FRAGMENTO EXTRAÍDO:
|---|

# Usar 74147 con teclado y presentar un numero de 2 digitos en display



## dvdrom4 (Feb 7, 2009)

tengun un problema dese mostrar en display un numero de 2 digitos introduciendo con un teclado utilizando el 74147
el problema es que quiero que el dato quede guardado por ejemplo introduzco 35 entonces presino el 3 luego el 5
el 3 quedara en un display y el 5 que integrado servira para este proposito que guarde cada digito y lo tenga disponible para cada display


----------



## faberfree (Feb 10, 2009)

hola yo estuve haciendo algo parecido pero creo que un poco mas complejo
lo que puedes usar para almacenar un digito es utilizar un registro y ese es el 74ls273 incluso este excelente integrado te permite usar dos display para poder marcar dos numeros como tu dices, en un display el 3 y el otro el 5 

te recomiendo que te empapes de información de este integrado y asi sepas sacarle mas probecho
haber aqui te dejo unos link de donde podes saque mas ideas conrespecto a este tema:

https://www.forosdeelectronica.com/f25/teclado-matriz-display-registro-7518/


----------



## dvdrom4 (Feb 10, 2009)

|---|

TAREA A REALIZAR: Por favor, transcribe sin cambios la parte del hilo del foro que se abre con las palabras "tengun un problema" y se cierra con "faberfree (Feb 10, 2009)". Los registros proceden de una fuente distinta a la del hilo del foro.

EXTRACTO DE REGISTROS:
|---|

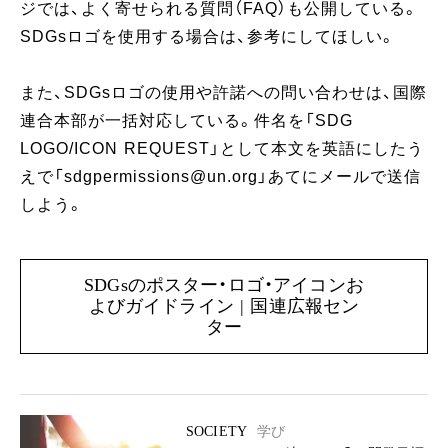
ジでは、よく寄せられる質問（FAQ）も公開している。
SDGsロゴを使用する場合は、参考にしてほしい。
また、SDGsロゴの使用や許諾への問い合わせは、国際
連合本部が一括対応している。件名を「SDG
LOGO/ICON REQUEST」として本文を英語にしたう
えで「sdgpermissions@un.org」あてにメールで送信
しよう。
SDGsのポスター・ロゴ・アイコンお
よびガイドライン | 国連広報セン
ター
SOCIETY
学び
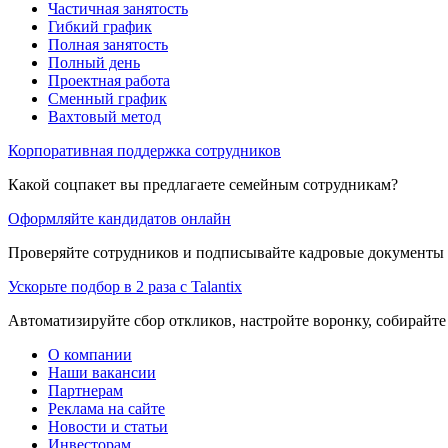
Частичная занятость
Гибкий график
Полная занятость
Полный день
Проектная работа
Сменный график
Вахтовый метод
Корпоративная поддержка сотрудников
Какой соцпакет вы предлагаете семейным сотрудникам?
Оформляйте кандидатов онлайн
Проверяйте сотрудников и подписывайте кадровые документы 
Ускорьте подбор в 2 раза с Talantix
Автоматизируйте сбор откликов, настройте воронку, собирайте
О компании
Наши вакансии
Партнерам
Реклама на сайте
Новости и статьи
Инвесторам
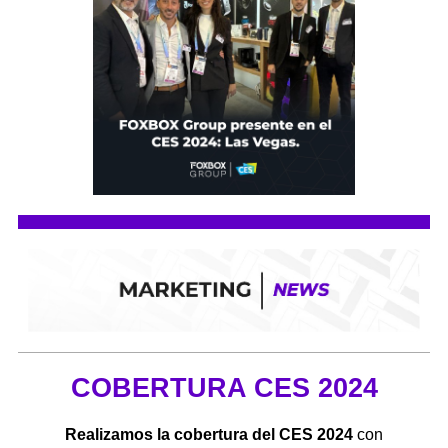
COBERTURA CES 2024
Realizamos la cobertura del CES 2024
con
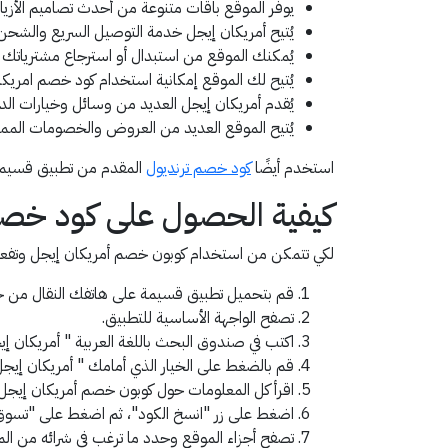
يوفر الموقع باقات متنوعة من أحدث تصاميم الأزياء
يُتيح أمريكان إيجل خدمة التوصيل السريع والشحن م
يُمكنك الموقع من استبدال أو استرجاع مشترياتك 
يُتيح لك الموقع إمكانية استخدام كود خصم امريكان ايجل (AA92)المُقدم من تطبيق قسيمة الذي يُمكنك من شراء ما ترغب
يُقدم أمريكان إيجل العديد من وسائل وخيارات الد
يُتيح الموقع العديد من العروض والخصومات المم
استخدم أيضًا
كود خصم ترنديول
المقدم من تطبيق قسيمة، ل
كيفية الحصول على كود خصم امريكان
لكي تتمكن من استخدام كوبون خصم أمريكان إيجل وتفعيله 
قم بتحميل تطبيق قسيمة على هاتفك النقال من خل
تصفح الواجهة الأساسية للتطبيق.
اكتب في صندوق البحث باللغة العربية " أمريكان إيجل" أو "american eagle" باللغ
قم بالضغط على الخيار الذي أمامك " أمريكان إيجل | american eagle" لعرض كل التفاصيل حول كود خصم امريكان ايجل
اقرأ كل المعلومات حول كوبون خصم أمريكان إيجل ب
اضغط على زر "انسخ الكود"، ثم اضغط على "تسوق 
تصفح أجزاء الموقع وحدد ما ترغب في شرائه من الم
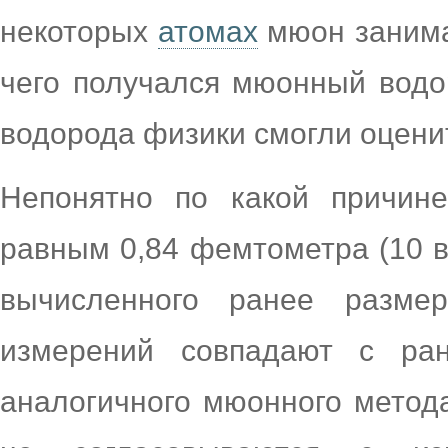
некоторых
атомах
мюон занимал
чего получался мюонный водор
водорода физики смогли оцени
Непонятно по какой причине
равным 0,84 фемтометра (10 в
вычисленного ранее разме
измерений совпадают с ра
аналогичного мюонного метод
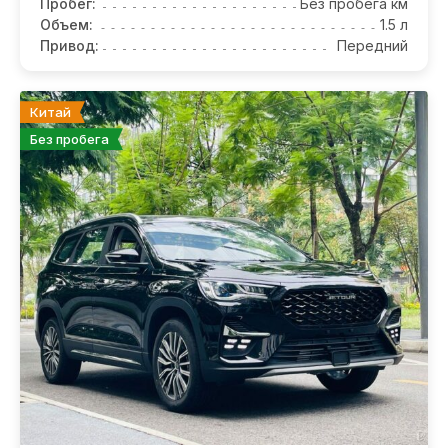
Пробег:
Без пробега км
Объем:
1.5 л
Привод:
Передний
Китай
Без пробега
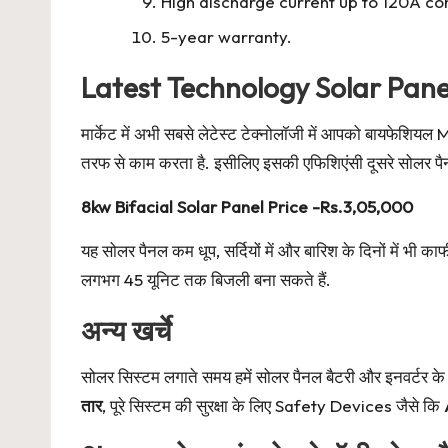
High discharge current up to 120A co
5-year warranty.
Latest Technology Solar Pane
मार्केट में अभी सबसे लेटेस्ट टेक्नोलॉजी में आपको बायफेशिय
तरफ से काम करता है. इसीलिए इसकी एफिशिएंसी दूसरे सोलर पैनल
8kw Bifacial Solar Panel Price -Rs.3,05,000
यह सोलर पैनल कम धूप, सर्दियों में और बारिश के दिनों में भी क
लगभग 45 यूनिट तक बिजली बना सकते हैं.
अन्य खर्चे
सोलर सिस्टम लगाते समय हमें सोलर पैनल बैटरी और इनवर्टर के
तार
, पूरे सिस्टम की सुरक्षा के लिए Safety Devices जैसे कि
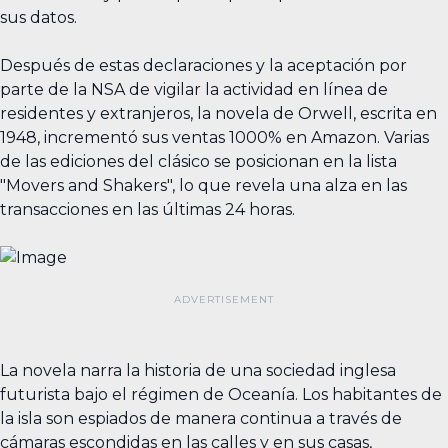
sus datos.
Después de estas declaraciones y la aceptación por
parte de la NSA de vigilar la actividad en línea de
residentes y extranjeros, la novela de Orwell, escrita en
1948, incrementó sus ventas 1000% en Amazon. Varias
de las ediciones del clásico se posicionan en la lista
"Movers and Shakers", lo que revela una alza en las
transacciones en las últimas 24 horas.
La novela narra la historia de una sociedad inglesa
futurista bajo el régimen de Oceanía. Los habitantes de
la isla son espiados de manera continua a través de
cámaras escondidas en las calles y en sus casas,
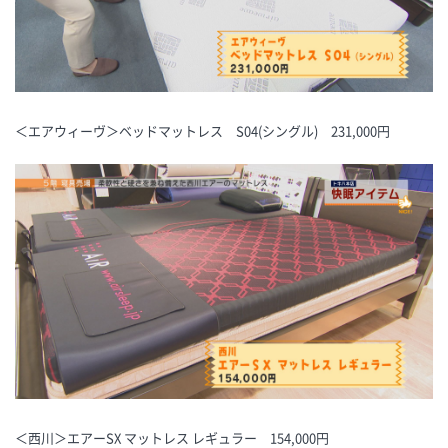
＜エアウィーヴ＞ベッドマットレス S04(シングル) 231,000円
＜西川＞エアーSX マットレス レギュラー 154,000円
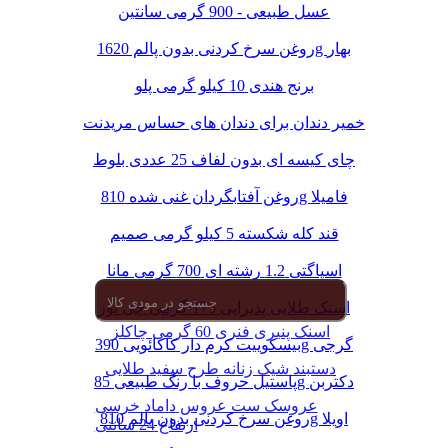
عسل طبیعی - 900 گرمی سانتین
روغن سرخ کردنی بدون پالم 1620g بهار
برنج هندی 10 کیلو گرمی پلو
خمیر دندان برای دندان های حساس مریدنت
چای کیسه ای بدون لفاف 25 عددی بلوط
روغن آفتابگردان غنی شده 810g فامیلا
قند کله شکسته 5 کیلو گرمی صمیم
اسپاگتی 1.2 رشته ای 700 گرمی مانا
اسنک طلایی پذیرایی 175 گرمی چی توز
اسنک پنیری فنری 60 گرمی چاکلز
بیسکوییت کرم دار کاکائویی 390g گرجی
دستبند شیک زنانه طرح سفید طلایی
پاستیل حروف با رنگ طبیعی 85g دکتربن
عروسک ست عروس داماد خرسی
روغن سرخ کردنی بدون پالم 810g اویلا
ارتفاع 24 سانتی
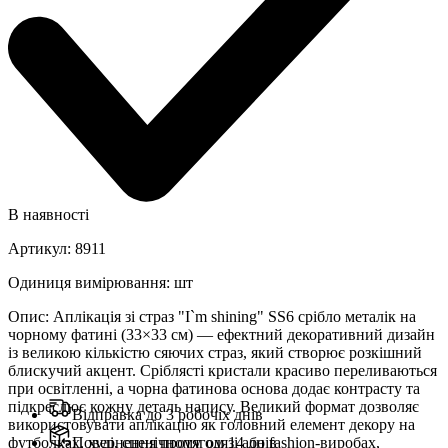
В наявності
Артикул
:
8911
Одиниця вимірювання
:
шт
Опис
:
Аплікація зі страз "I`m shining" SS6 срібло металік на
чорному фатині (33×33 см) — ефектний декоративний дизайн
із великою кількістю сяючих страз, який створює розкішний
блискучий акцент. Сріблясті кристали красиво переливаються
при освітленні, а чорна фатинова основа додає контрасту та
підкреслює кожну деталь напису. Великий формат дозволяє
Відправка до 3 робочіх днів
використовувати аплікацію як головний елемент декору на
футболках, худі, сценічному одязі або fashion-виробах,
Повернення протягом 14 днів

|---|

RESULTADO ESPERADO:
tengun un problema dese mostrar en display un numero de 2 digitos introduciendo con un teclado utilizando el 74147
el problema es que quiero que el dato quede guardado por ejemplo introduzco 35 entonces presino el 3 luego el 5
el 3 quedara en un display y el 5 que integrado servira para este proposito que guarde cada digito y lo tenga disponible para cada display


----------



## faberfree (Feb 10, 2009)